Bioactive surface structure and bio-absorption of human dentin granules designed by the supersonic demineralization and biomimetic coating technique

Abstract

Demineralized dentin matrix (DDM) granules with excellent biocompatibility were designed using extracted human teeth by the cooling-pulverizing and supersonic demineralizing technique. Extracted teeth were pulverized together with saline ice at 12,000 rpm of a ZrO2 blade for 30 s in a ZrO2 vessel. The pulverized granules having 0.5-2.0 mm in granular size were dissolved by the supersonic treatment at 120 W and 38 kHz or 600 W and 28-100 kHz in 2.0% HNO3solutions to obtain partially or completely DDM granules.

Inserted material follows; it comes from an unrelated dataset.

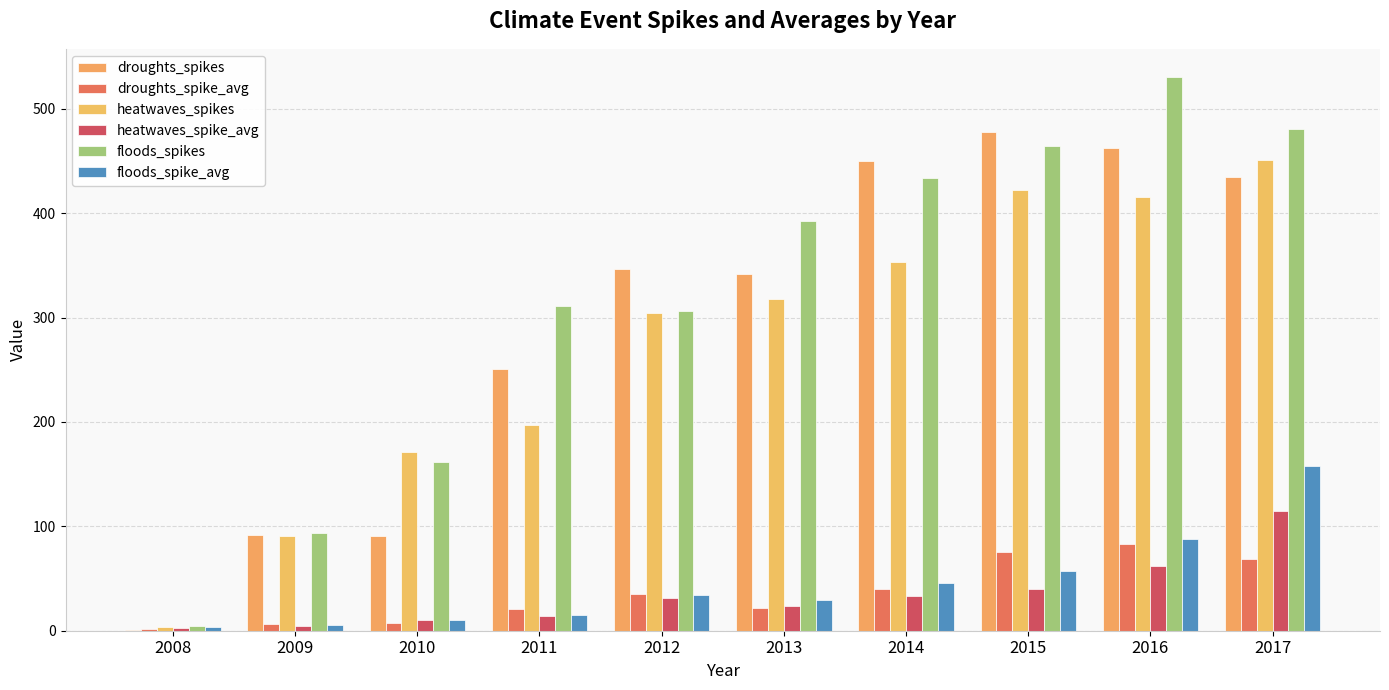

Are the bars grouped side by side (vs. stacked)?

Yes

Dissolution efficiencies of the pulverized granules increased with increasing the supersonic time. At 600 W, dissolution efficiencies for DDM treated at 28 kHz were higher than those at other frequencies. The Ca/P molar ratios of the granules were 1.60-1.66, suggesting that partial DDM granules were composites of Ca2+-deficient hydroxyapatite (HAp) and collagen. At 120 W, as supersonic time increased, asperity on the surfaces of granules became outstanding due to elution of mineral components. At 45 min, DDM granules were completely demineralized and the weight decreased to about one-fifth. Hard asperity on surfaces and micro-crack were observed. Partially or completely DDM granules were implanted into the subcutaneous tissues of the back region of rats. At 4 weeks, completely DDM granules had a little smaller and more irregular shape than partially DDM ones. Infection and exclusion of DDM granules were not recognized, but inflammatory cell invasion was seen through bio-absorption of DDM due to the enzyme-digestion. To improve surface activity of DDM, DDM granules were soaked at 309.5 K and pH 7.40 in a simulated body fluid. At 48 h, HAp nano-crystals were almost homogeneously coated on the surfaces of completely DDM granules, while at 144 h, porous bone-like apatites were found. The HAp nano-crystals coating for DDM granules would form bioactive surface with specific pore structure and chemical nature. © 2012 The Hard Tissue Biology Network Association.